Naughty: Where the heck is Hermey The Elf? Seriously! He’s Rudolph’s best friend! You know the elf who dreams about becoming a dentist instead a traditional elf? He’s my favorite character and also relates to many people who aspire to make his/her dream becoming a reality.
Yukon The Prospector, a character from the original special, is also absent.
The Island Of Misfit Toys are missing. They’re a representation of being shunned by society.
To put salt in the wound, The Abominable Snowman (Bumble for short) didn’t appear in the film. This is a major travesty to remove my second favorite character besides Hermey! I have to Double Down this flaw alongside Hermey’s absence! Too bad he got replaced by Whoopi Goldberg, known for making loud farts on The View. Sorry Whoopi, I have no beef towards you. I’m kidding around.
Stormella’s motivation is absolutely ridiculous. She goes berserk over her ice garden. Why doesn’t she remember that she can use her ice powers to create a new garden? Elsa from Frozen made her own castle using her powers! HELLO!
Stormella’s henchmen smacks her behind in a happy mood. Here’s a reminder for you guys & gals, “THIS IS A KID’S MOVIE NOT FIFTY SHADES OF WHITE!”
As Rudolph leaves The North Pole. He sings like an adult. After a singing number is over, he loses his masculinity. I couldn’t even tell if he entered puberty or he has an unbalanced chemical equation based on his testosterone level.
I know this is supposed to be an animated kids movie, but how is Rudolph capable of writing a note without a human hand?
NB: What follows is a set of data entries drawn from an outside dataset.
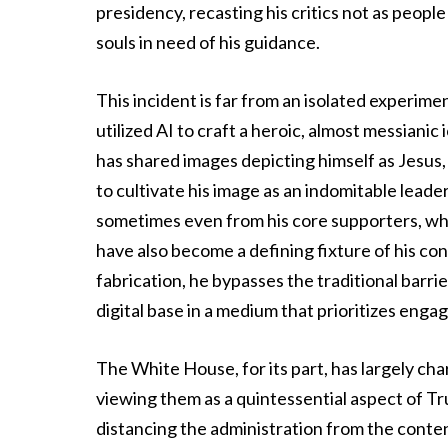
presidency, recasting his critics not as peopl
souls in need of his guidance.
This incident is far from an isolated experim
utilized AI to craft a heroic, almost messianic
has shared images depicting himself as Jesus, a
to cultivate his image as an indomitable lead
sometimes even from his core supporters, who
have also become a defining fixture of his con
fabrication, he bypasses the traditional barrie
digital base in a medium that prioritizes en
The White House, for its part, has largely cha
viewing them as a quintessential aspect of T
distancing the administration from the cont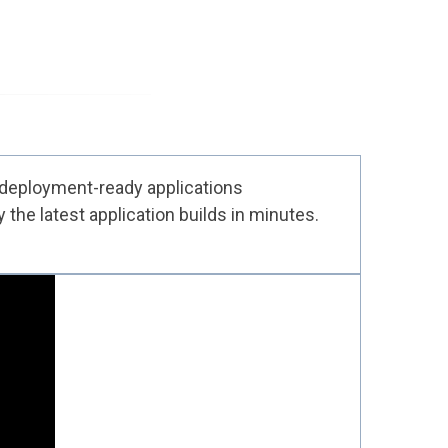
 deployment-ready applications
the latest application builds in minutes.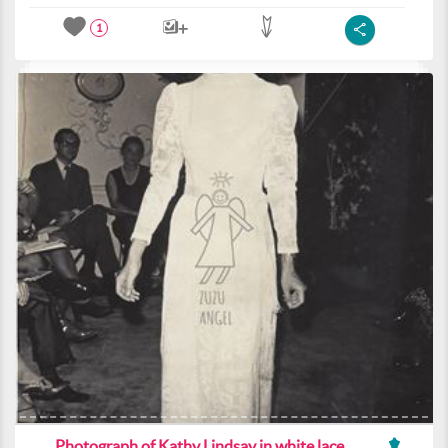
1
Photograph of Kathy Lindsay in white lace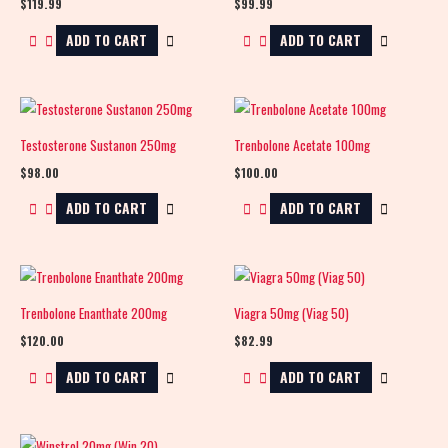
$
119.99
$
99.99
ADD TO CART
ADD TO CART
Testosterone Sustanon 250mg
Trenbolone Acetate 100mg
$
98.00
$
100.00
ADD TO CART
ADD TO CART
Trenbolone Enanthate 200mg
Viagra 50mg (Viag 50)
$
120.00
$
82.99
ADD TO CART
ADD TO CART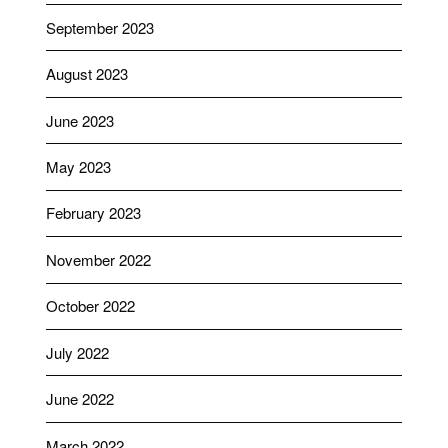
September 2023
August 2023
June 2023
May 2023
February 2023
November 2022
October 2022
July 2022
June 2022
March 2022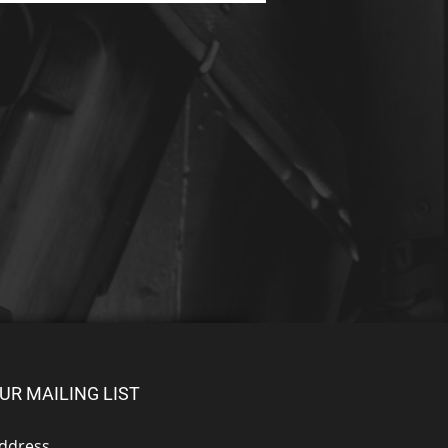
UR MAILING LIST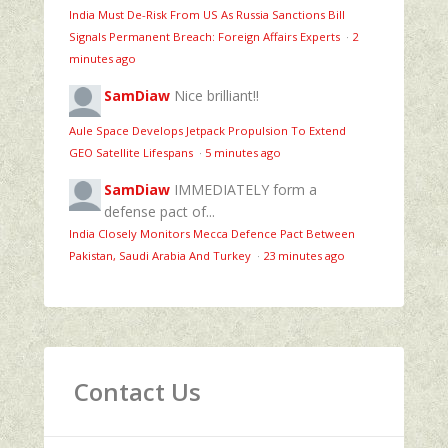
India Must De-Risk From US As Russia Sanctions Bill
Signals Permanent Breach: Foreign Affairs Experts
·
2
minutes ago
SamDiaw
Nice brilliant!!
Aule Space Develops Jetpack Propulsion To Extend
GEO Satellite Lifespans
·
5 minutes ago
SamDiaw
IMMEDIATELY form a
defense pact of...
India Closely Monitors Mecca Defence Pact Between
Pakistan, Saudi Arabia And Turkey
·
23 minutes ago
Contact Us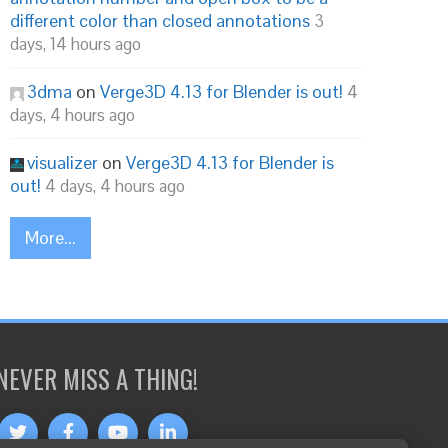
different color than closed annotations
3
days, 14 hours ago
3dma
on
Verge3D 4.13 for Blender is out!
4
days, 4 hours ago
visualizer
on
Verge3D 4.13 for Blender is
out!
4 days, 4 hours ago
More...
NEVER MISS A THING!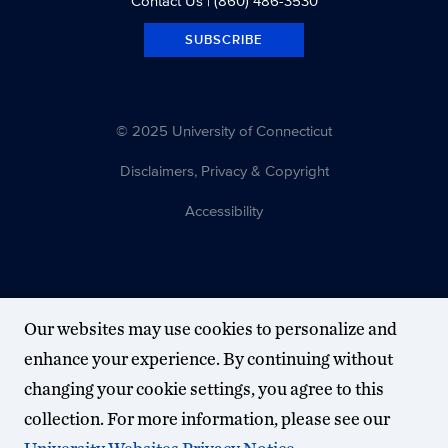
Contact Us
| (860) 486-3530
SUBSCRIBE
© 2025 University of Connecticut
Disclaimers, Privacy & Copyright
Accessibility
Our websites may use cookies to personalize and
enhance your experience. By continuing without
changing your cookie settings, you agree to this
collection. For more information, please see our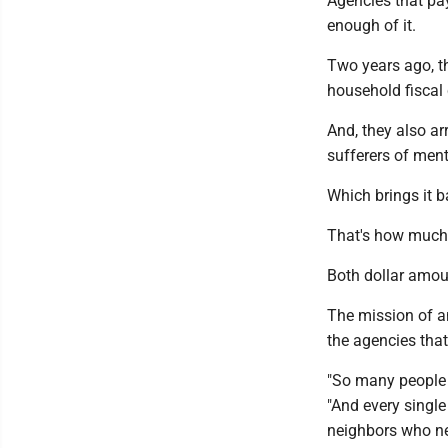
Agencies that pay
enough of it.
Two years ago, t
household fiscal
And, they also a
sufferers of ment
Which brings it b
That's how much 
Both dollar amou
The mission of an
the agencies tha
"So many people 
"And every single
neighbors who nee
Rudolph’s love interest Clarice, is renamed as Zoey. I guess the director or writer believed that the parents would snicker at Clarice’s name by mimicking Hannibal Lecter quotes. Clarice is a common name. If her name was renamed Martha, Batman would go bonkers yelling, “WHY DID YOU SAY THAT NAME?!”
A Plot Hole involving The Sprites (a group of fairies pre-dating The Winx Club) not telling Santa about Rudolph & Zoey whereabouts. They only taught Rudolph to use his red nose to find her. Why didn’t they inform Santa instead of teaching Rudolph to use your nose by believing in himself?
Sound Effects can be annoying at times. The original didn’t use em’ too much.
When Slyly The Fox is attempting to steal the key while Stormella is sleeping. He admits what he’s doing. Nobody does that when you’re about to steal a key to escape or rescue your comrades. The Cast from “Whose Line Is It Anyway” are able to improvise a plan than this nincompoop!
What happened to Slyly’s backup dancers? They only appeared in a musical number. Did they teleport offscreen like Nightcrawler from X-Men? Why didn’t they contribute by rescuing Zoey?
The Final Verdict: D, FOR DINGBAT!
The 1998 version of Rudolph The Red-Nosed Reindeer has a ton of problems. As an adult, I realize what’s wrong with this interpretation of a Christmas icon. If I were you, I’d skipped this in favor of the 1964 special. If not, pick my personal favorites like “Ed, Edd N Eddy’s Jingle Jingle Jangle,” “Shrek The Halls,” “The Madagascar Penguins In A Christmas Caper” & South Park’s three parter episode, “Black Friday.”